Agriculture and Food Security
Agricultural development is seen as the engine that will not only diversify South Sudan’s economy, but also reduce poverty and food insecurity. USAID is taking a holistic approach to spurring agricultural development in South Sudan—improving inputs (seeds and fertilizer) for farmers, strengthening market linkages, improving the conditions that promote private sector investment, and improving infrastructure to facilitate trade.
Democracy, Human Rights, and Governance
Following South Sudan’s independence in July 2011, USAID democracy and governance assistance seeks to strengthen government institutions and human capacity at the national and subnational levels, while supporting active engagement by South Sudanese citizens with their government at all levels.
Economic Growth and Trade
The people of South Sudan are among the world’s poorest, with more than half the population living on less than $1 per day. To improve economic opportunities in South Sudan, USAID is helping to develop a commercial agriculture sector, improving infrastructure, and assisting national and local governments with land policy issues, natural resource management, and wildlife conservation.

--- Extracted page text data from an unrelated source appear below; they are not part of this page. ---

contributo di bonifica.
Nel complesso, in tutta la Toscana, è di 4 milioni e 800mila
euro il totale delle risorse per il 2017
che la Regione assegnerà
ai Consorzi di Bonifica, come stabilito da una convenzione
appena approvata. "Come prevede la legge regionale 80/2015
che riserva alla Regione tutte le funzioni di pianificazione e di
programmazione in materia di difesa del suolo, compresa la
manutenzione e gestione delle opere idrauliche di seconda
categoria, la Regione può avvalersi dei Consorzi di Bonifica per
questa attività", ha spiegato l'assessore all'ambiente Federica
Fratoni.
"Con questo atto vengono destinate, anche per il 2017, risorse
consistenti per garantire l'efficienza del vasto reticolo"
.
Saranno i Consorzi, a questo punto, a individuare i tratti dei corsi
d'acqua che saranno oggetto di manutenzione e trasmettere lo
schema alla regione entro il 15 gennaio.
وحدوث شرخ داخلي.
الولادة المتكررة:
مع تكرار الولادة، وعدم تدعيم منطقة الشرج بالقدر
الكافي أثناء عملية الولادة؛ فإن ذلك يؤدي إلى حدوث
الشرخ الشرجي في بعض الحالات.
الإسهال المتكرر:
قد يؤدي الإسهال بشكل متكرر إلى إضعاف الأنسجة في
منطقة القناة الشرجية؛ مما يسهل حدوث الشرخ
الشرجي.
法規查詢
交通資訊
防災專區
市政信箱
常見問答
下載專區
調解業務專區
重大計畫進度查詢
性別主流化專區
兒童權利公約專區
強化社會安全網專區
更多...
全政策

After enduring two decades of civil war, the people of South Sudan have one of the lowest literacy rates in the world, with only 27 percent adult literacy. USAID’s education program in South Sudan supports gender equity, interactive radio instruction, capacity building for education ministries and teacher training.

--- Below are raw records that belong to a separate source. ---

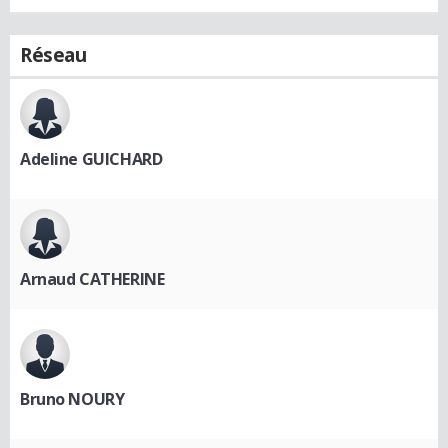
Réseau
Adeline GUICHARD
Arnaud CATHERINE
Bruno NOURY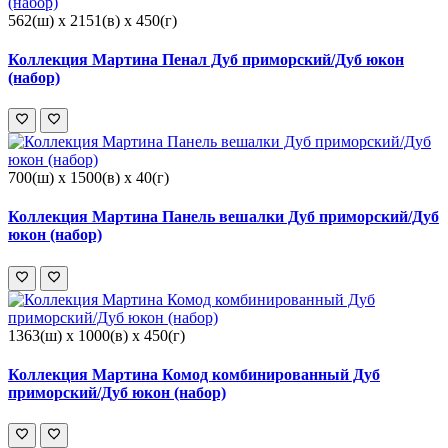
562(ш) x 2151(в) x 450(г)
Коллекция Мартина Пенал Дуб приморский/Дуб юкон
(набор)
700(ш) x 1500(в) x 40(г)
Коллекция Мартина Панель вешалки Дуб приморский/Дуб
юкон (набор)
1363(ш) x 1000(в) x 450(г)
Коллекция Мартина Комод комбинированный Дуб
приморский/Дуб юкон (набор)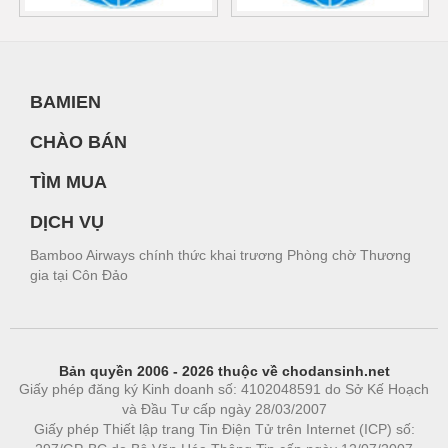
BAMIEN
CHÀO BÁN
TÌM MUA
DỊCH VỤ
Bamboo Airways chính thức khai trương Phòng chờ Thương
gia tại Côn Đảo
Bản quyền 2006 - 2026 thuộc về chodansinh.net
Giấy phép đăng ký Kinh doanh số: 4102048591 do Sở Kế Hoạch
và Đầu Tư cấp ngày 28/03/2007
Giấy phép Thiết lập trang Tin Điện Tử trên Internet (ICP) số: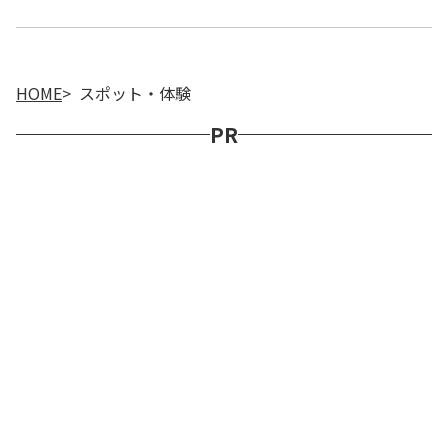
HOME
スポット・体験
PR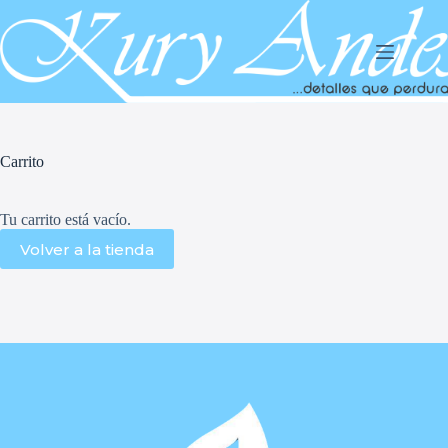
Saltar
al
contenido
Carrito
Tu carrito está vacío.
Volver a la tienda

Gender Equality and Women’s Empowerment
USAID promotes gender equality and women’s empowerment across its portfolio, focusing on increasing women’s social, economic and political status. In South Sudan, USAID works with national and state education ministries to eliminate gender bias in the education system, and has strengthened women’s participation in political processes and policy formation, such as land policy.
The vast majority of the population of South Sudan lacks access to essential health services and to clean water and sanitation, conditions that contribute to compromised health status for people. Mortality rates are exceptionally high, particularly for mothers, infants and children. USAID currently delivers primary health care services in 14 counties in all 10 states of South Sudan, and is improving access to clean water and sanitation.
Water and Sanitation
Only 48 percent of South Sudanese have access to potable water and only 14.6 percent of the population benefits from proper sanitation. USAID is expanding access to clean water and sanitation, and increasing community capacity to maintain water and sanitation facilities.
Working in Crises and Conflict
Unresolved issues between South Sudan and Sudan such as oil revenue sharing and border demarcation continue to cause tensions and conflict between the two nations. South Sudan also faces internal conflict related to lack of economic opportunity and competition over scarce resources. USAID is helping to mitigate conflict in South Sudan by helping to develop and improve livelihoods and improving the effectiveness of local government institutions.